School of Medicine, Keele University, Keele, Staffordshire, UK
Keele CTU, Keele University, Keele, Staffordshire, UK.
BMJ Open. 2023 Jan 5;13(1):e062389. doi: 10.1136/bmjopen-2022-062389.
To investigate the usefulness of using automated appointment check-in screens to collect brief research data from patients, prior to their general practice consultation.
A descriptive, cross-sectional study.
Nine general practices in the West Midlands, UK. Recruitment commenced in Autumn 2018 and was concluded by 31 March 2019.
All patients aged 18 years and above, self-completing an automated check-in screen prior to their general practice consultation, were invited to participate during a 3-week recruitment period.
The response rate to the use of the automated check-in screen as a research data collection tool was the primary outcome measure. Secondary outcomes included responses to the two research questions and an assessment of impact of check-in completion on general practice operationalisation RESULTS: Over 85% (n=9274) of patients self-completing an automated check-in screen participated in the Automated Check-in Data Collection Study (61.0% (n=5653) women, mean age 55.1 years (range 18-98 years, SD=18.5)). 96.2% (n=8922) of participants answered a 'clinical' research question, reporting the degree of bodily pain experienced during the past 4 weeks: 32.9% (n=2937) experienced no pain, 28.1% (n=2507) very mild or mild pain and 39.0% (n=3478) moderate, severe or very severe pain. 89.3% (n=8285) of participants answered a 'non-clinical' research question on contact regarding future research studies: 46.9% (n=3889) of participants responded 'Yes, I'd be happy for you to contact me about research of relevance to me'.

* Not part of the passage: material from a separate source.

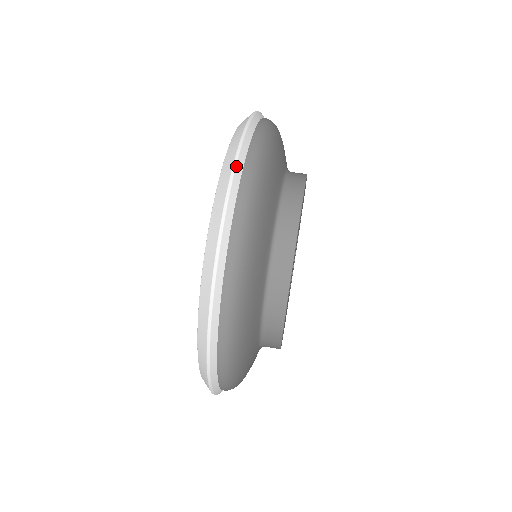
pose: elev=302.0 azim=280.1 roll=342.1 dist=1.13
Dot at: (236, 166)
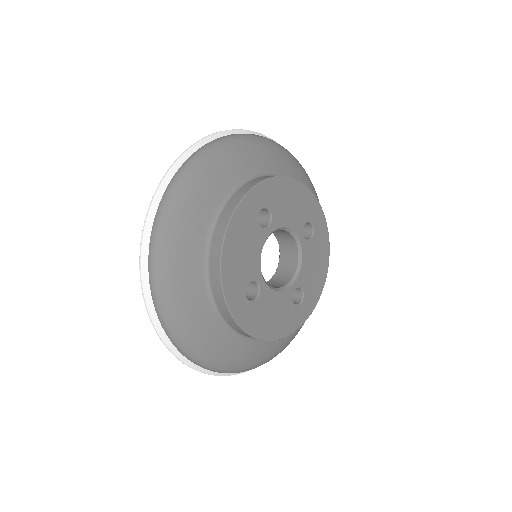
Dot at: occluded
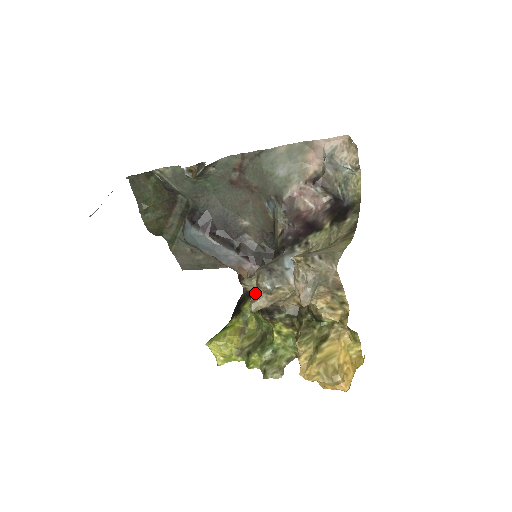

Using automated check-in facilities to integrate research into routine general practice is a potentially useful way to collect brief research data from patients. With the COVID-19 pandemic initiating an extensive digital transformation in society, now is an ideal time to build on these opportunities and investigate alternative, innovative ways to collect research data.
ISRCTN82531292.
调查在全科医生就诊前使用自动预约登记屏幕从患者处收集简要研究数据的有效性。
描述性、横断面研究。
英国西米德兰兹郡的 9 家全科诊所。招募工作于 2018 年秋季开始,并于 2019 年 3 月 31 日结束。
所有年龄在 18 岁及以上、在全科医生就诊前自行完成自动登记屏幕的患者,在 3 周的招募期内被邀请参与。
使用自动登记屏幕作为研究数据收集工具的应答率是主要的结果测量指标。次要结果包括对两个研究问题的回答以及对登记完成对全科医疗运作的影响的评估。
超过 85%(n=9274)自行完成自动登记屏幕的患者参与了自动登记数据收集研究(61.0%(n=5653)为女性,平均年龄 55.1 岁(范围 18-98 岁,标准差 18.5))。96.2%(n=8922)的参与者回答了一个“临床”研究问题,报告过去 4 周内身体疼痛的程度:32.9%(n=2937)无疼痛,28.1%(n=2507)轻度或轻度疼痛,39.0%(n=3478)中度、重度或非常严重疼痛。89.3%(n=8285)的参与者回答了一个关于未来研究的“非临床”研究问题:46.9%(n=3889)的参与者回答“是的,我很高兴您就与我相关的研究联系我”。
使用自动登记设施将研究纳入常规全科医疗是从患者处收集简要研究数据的一种有潜力的方法。随着 COVID-19 大流行引发了社会的广泛数字化转型,现在是利用这些机会并调查收集研究数据的替代、创新方法的理想时机。
ISRCTN82531292。